La indiferencia es el encefalograma plano del comunicador
José María Gracía
En política hay respuestas que incendian y respuestas que descolocan. La de Iker Jiménez al presidente del Gobierno pertenece claramente a la segunda categoría.
Después de que Pedro Sánchez lo mencionara desde la tribuna del Congreso, el presentador de Horizonte no optó por el enfrentamiento, ni por el victimismo, ni por el discurso inflamado. Eligió algo mucho más desconcertante: respeto institucional… y una invitación en directo.
“Respeto absoluto”… y pase al programa
Iker comenzó dejando clara una premisa que algunos no esperaban:
“Respeto absoluto a la institución que representa don Pedro Sánchez. Es el presidente de todos los españoles”.
Sin ironía. Sin doblez. Pero con un giro inteligente.
Acto seguido, lanzó una invitación pública al jefe del Ejecutivo para acudir a Horizonte y debatir sobre bulos, información y desinformación. Sin guiones, sin preguntas pactadas, sin red de seguridad.
Un periodista ofreciendo micrófono abierto al presidente. En televisión. En directo.

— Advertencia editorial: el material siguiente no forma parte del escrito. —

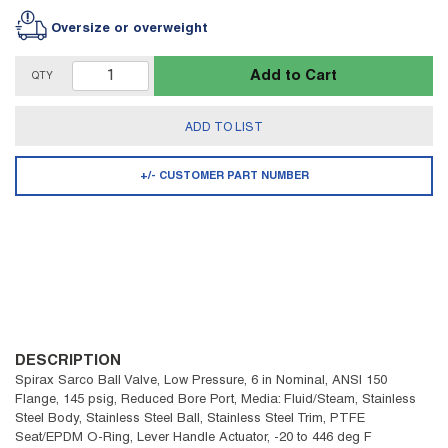
Oversize or overweight
Add to Cart
QTY
ADD TO LIST
+/- CUSTOMER PART NUMBER
DESCRIPTION
Spirax Sarco Ball Valve, Low Pressure, 6 in Nominal, ANSI 150
Flange, 145 psig, Reduced Bore Port, Media: Fluid/Steam, Stainless
Steel Body, Stainless Steel Ball, Stainless Steel Trim, PTFE
Seat/EPDM O-Ring, Lever Handle Actuator, -20 to 446 deg F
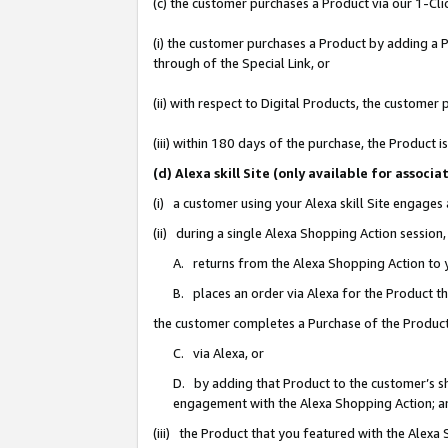
(c) the customer purchases a Product via our 1-Clic
(i) the customer purchases a Product by adding a Pr
through of the Special Link, or
(ii) with respect to Digital Products, the custom
(iii) within 180 days of the purchase, the Product
(d) Alexa skill Site (only available for asso
(i) a customer using your Alexa skill Site engages
(ii) during a single Alexa Shopping Action sessio
A. returns from the Alexa Shopping Action to y
B. places an order via Alexa for the Product t
the customer completes a Purchase of the Product
C. via Alexa, or
D. by adding that Product to the customer’s sho
engagement with the Alexa Shopping Action; a
(iii) the Product that you featured with the Alexa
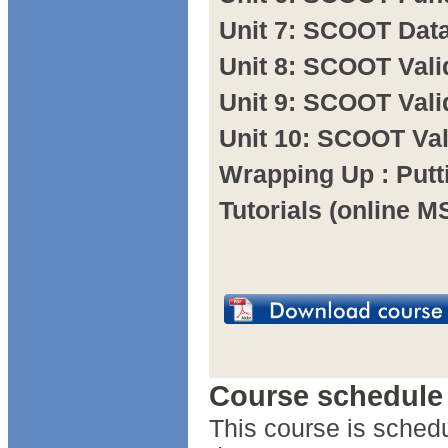
Unit 7: SCOOT Dat
Unit 8: SCOOT Vali
Unit 9: SCOOT Vali
Unit 10: SCOOT Va
Wrapping Up : Putti
Tutorials (online 
Course schedule
This course is schedu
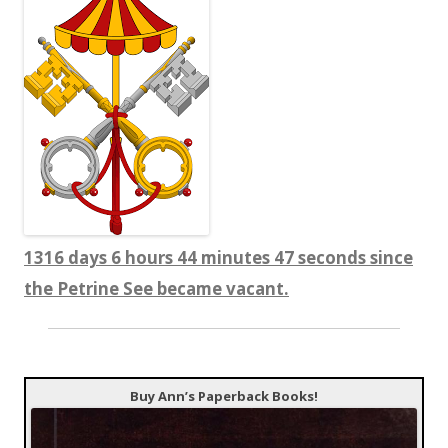
1316 days 6 hours 44 minutes 48 seconds since
the Petrine See became vacant.
Buy Ann’s Paperback Books!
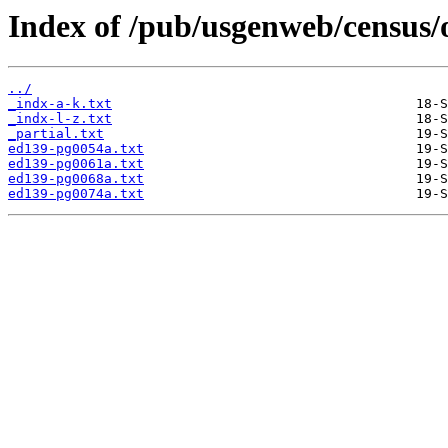
Index of /pub/usgenweb/census/
../
_indx-a-k.txt
_indx-l-z.txt
_partial.txt
ed139-pg0054a.txt
ed139-pg0061a.txt
ed139-pg0068a.txt
ed139-pg0074a.txt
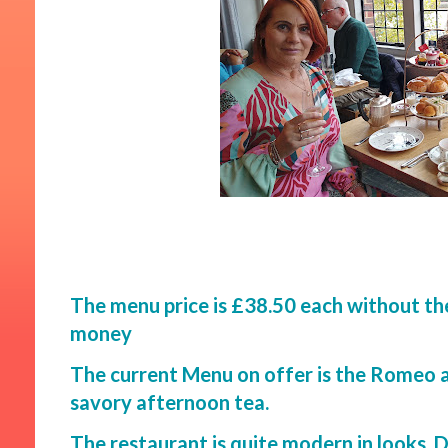
The menu price is £38.50 each without th
money
The current Menu on offer is the Romeo a
savory afternoon tea.
The restaurant is quite modern in looks. D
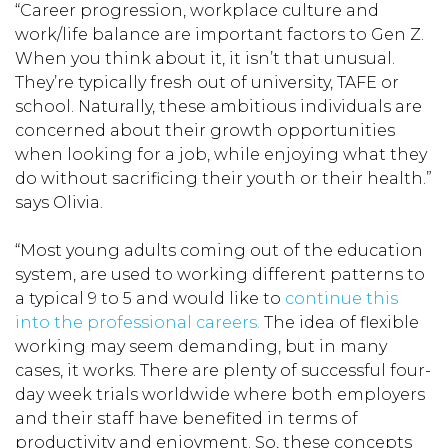
“Career progression, workplace culture and
work/life balance are important factors to Gen Z.
When you think about it, it isn’t that unusual.
They’re typically fresh out of university, TAFE or
school. Naturally, these ambitious individuals are
concerned about their growth opportunities
when looking for a job, while enjoying what they
do without sacrificing their youth or their health.”
says Olivia.
“Most young adults coming out of the education
system, are used to working different patterns to
a typical 9 to 5 and would like to
continue this
into the professional careers.
The idea of flexible
working may seem demanding, but in many
cases, it works. There are plenty of successful four-
day week trials worldwide where both employers
and their staff have benefited in terms of
productivity and enjoyment. So, these concepts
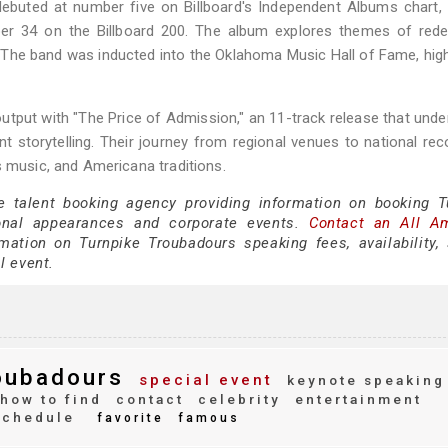
 debuted at number five on Billboard's Independent Albums chart
er 34 on the Billboard 200. The album explores themes of rede
s. The band was inducted into the Oklahoma Music Hall of Fame, high
utput with "The Price of Admission," an 11-track release that und
 storytelling. Their journey from regional venues to national rec
s music, and Americana traditions.
e talent booking agency providing information on booking T
onal appearances and corporate events.
Contact an All A
ation on Turnpike Troubadours speaking fees, availability,
al event.
oubadours
special event
keynote speaking
how to find
contact
celebrity
entertainment
schedule
favorite
famous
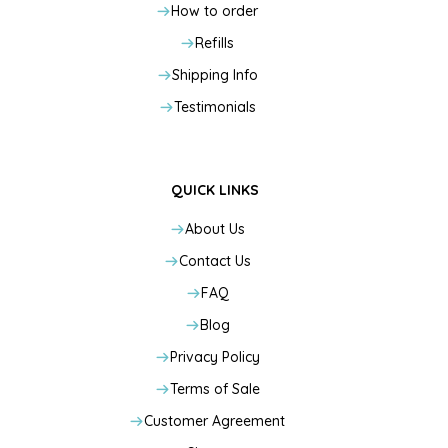
How to order
Refills
Shipping Info
Testimonials
QUICK LINKS
About Us
Contact Us
FAQ
Blog
Privacy Policy
Terms of Sale
Customer Agreement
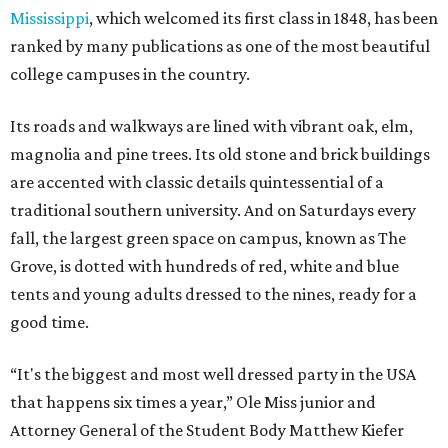
Mississippi
, which welcomed its first class in 1848, has been
ranked by many publications as one of the most beautiful
college campuses in the country.
Its roads and walkways are lined with vibrant oak, elm,
magnolia and pine trees. Its old stone and brick buildings
are accented with classic details quintessential of a
traditional southern university. And on Saturdays every
fall, the largest green space on campus, known as The
Grove, is dotted with hundreds of red, white and blue
tents and young adults dressed to the nines, ready for a
good time.
“It's the biggest and most well dressed party in the USA
that happens six times a year,” Ole Miss junior and
Attorney General of the Student Body Matthew Kiefer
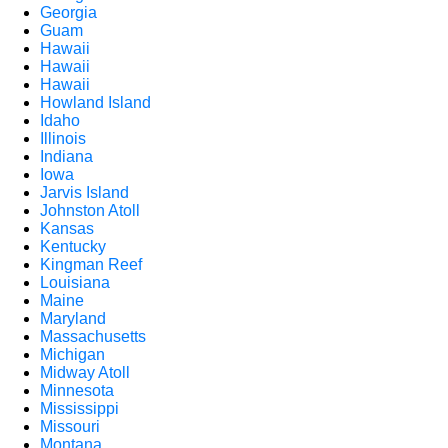
Georgia
Guam
Hawaii
Hawaii
Hawaii
Howland Island
Idaho
Illinois
Indiana
Iowa
Jarvis Island
Johnston Atoll
Kansas
Kentucky
Kingman Reef
Louisiana
Maine
Maryland
Massachusetts
Michigan
Midway Atoll
Minnesota
Mississippi
Missouri
Montana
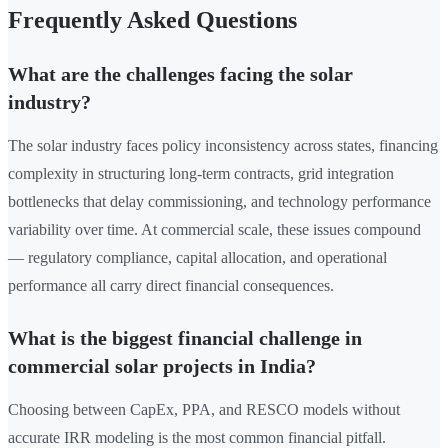
Frequently Asked Questions
What are the challenges facing the solar
industry?
The solar industry faces policy inconsistency across states, financing
complexity in structuring long-term contracts, grid integration
bottlenecks that delay commissioning, and technology performance
variability over time. At commercial scale, these issues compound
— regulatory compliance, capital allocation, and operational
performance all carry direct financial consequences.
What is the biggest financial challenge in
commercial solar projects in India?
Choosing between CapEx, PPA, and RESCO models without
accurate IRR modeling is the most common financial pitfall.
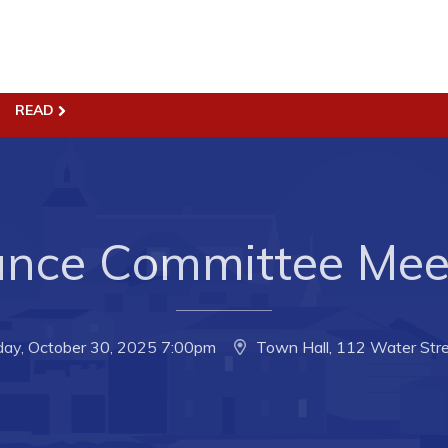
READ
ss
Town Hall
Business in Harbour
Your Council
Council Minutes
 the Week
Committees
ance Committee Mee
rectory
Employment & Tender
sources
Opportunities
rtunities
Resources
day, October 30, 2025 7:00pm
Town Hall, 112 Water Stre
il of Conception Bay
Contact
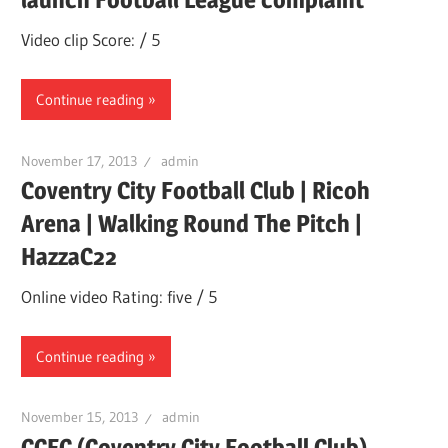
Video clip Score: / 5
Continue reading
November 17, 2013
admin
Coventry City Football Club | Ricoh
Arena | Walking Round The Pitch |
HazzaC22
Online video Rating: five / 5
Continue reading
November 15, 2013
admin
CCFC (Coventry City Football Club)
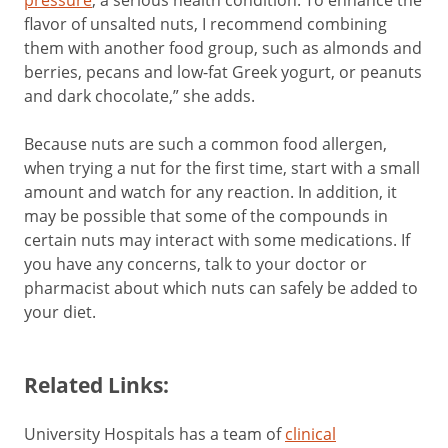
pressure
, a serious health condition. To enhance the
flavor of unsalted nuts, I recommend combining
them with another food group, such as almonds and
berries, pecans and low-fat Greek yogurt, or peanuts
and dark chocolate,” she adds.
Because nuts are such a common food allergen,
when trying a nut for the first time, start with a small
amount and watch for any reaction. In addition, it
may be possible that some of the compounds in
certain nuts may interact with some medications. If
you have any concerns, talk to your doctor or
pharmacist about which nuts can safely be added to
your diet.
Related Links:
University Hospitals has a team of
clinical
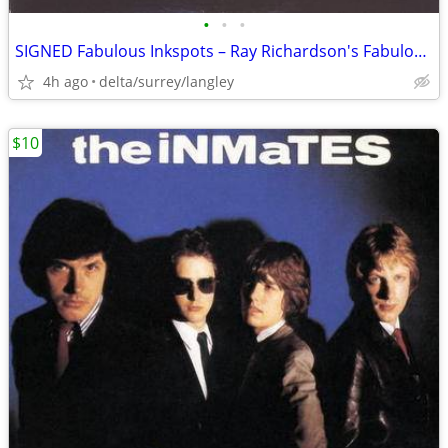
•
•
•
SIGNED Fabulous Inkspots – Ray Richardson's Fabulous Inkspots - NEAR M
4h ago
delta/surrey/langley
$10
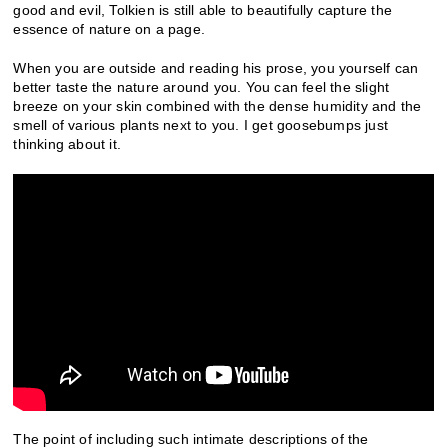
good and evil, Tolkien is still able to beautifully capture the
essence of nature on a page.
When you are outside and reading his prose, you yourself can
better taste the nature around you. You can feel the slight
breeze on your skin combined with the dense humidity and the
smell of various plants next to you. I get goosebumps just
thinking about it.
The point of including such intimate descriptions of the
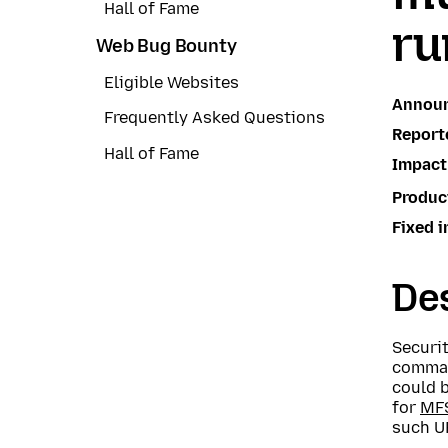
Hall of Fame
ru
Web Bug Bounty
Eligible Websites
Annou
Frequently Asked Questions
Report
Hall of Fame
Impact
Produc
Fixed i
Des
Securi
command
could 
for
MF
such UR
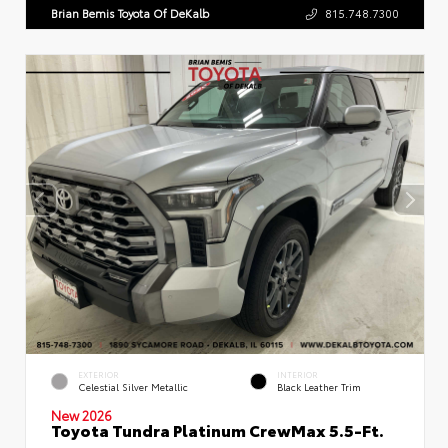
Brian Bemis Toyota Of DeKalb
815.748.7300
EXTERIOR
INTERIOR
Celestial Silver Metallic
Black Leather Trim
New 2026
Toyota Tundra Platinum CrewMax 5.5-Ft.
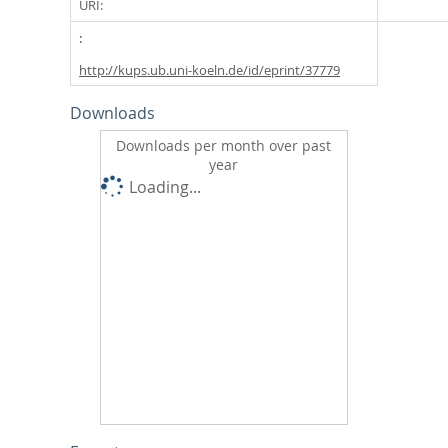
URI:
http://kups.ub.uni-koeln.de/id/eprint/37779
Downloads
Downloads per month over past
year
Loading...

La jugada no fue agresiva. Fue estratégica.
El contraste que incomoda
Mientras el presidente señalaba desde la tribuna parlamentaria, Iker respondía desde un plató con una mezcla de sorpresa, humor y desafío educado.
“Quizás se iba a sorprender”, dijo.
Y ahí está la clave.
No fue una amenaza. Fue una insinuación elegante: tal vez le estén asesorando mal. Tal vez no todo sea como le han contado.
Y lo más interesante es que no convirtió el momento en una guerra personal. De hecho, insistió en que no quería generar ninguna tormenta.
Una reacción fría ante un gesto caliente.
El ego… y la broma doméstica
En medio de la tensión política, Iker introdujo un elemento inesperado: humor.
Reconoció que su ego, claro, existe. Bromeó con que aparecer en el Congreso deja “fascinado” a cualquiera. Incluso su mujer intervino con ironía: “Flaco favor me ha hecho, que la que te tengo que aguantar soy yo”.
El contraste es evidente: mientras en el hemiciclo se tensaba el ambiente, en el plató se desactivaba con sarcasmo ligero.
Y eso, comunicativamente, es potente.
Un precedente incómodo
Más allá del tono distendido, la periodista presente en el programa dejó una frase que pesa: en más de 30 años en el Congreso, no recordaba un señalamiento directo de un periodista desde la tribuna por parte del presidente del Gobierno.
Ahí está el núcleo del debate.
No es una discrepancia política. No es una crítica a un medio. Es el hecho de que el jefe del Ejecutivo mencione y personalice desde el corazón institucional del país.
Eso cambia el marco.
El poder frente al micrófono
Lo más llamativo no fue el ataque. Fue la respuesta.
Un presidente que señala.
Un periodista que invita.
Uno desde el poder político.
Otro desde el poder mediático.
Y en medio, la audiencia.
Porque si algo dejó claro Iker es que su oficio es contar, guste o no guste. Sin guiones, sin textos pactados, sin filtros previos.
Puede que el presidente no acepte la invitación.
Puede que todo quede en el ruido de una sesión parlamentaria más.
Pero el gesto ya está hecho. Y el contraste, también.
A veces no hace falta gritar para ganar el momento. Basta con mantener la calma… y abrir la puerta en directo.
¡NUESTRO MAXIMO RESPERO A IKER JIMENEZ!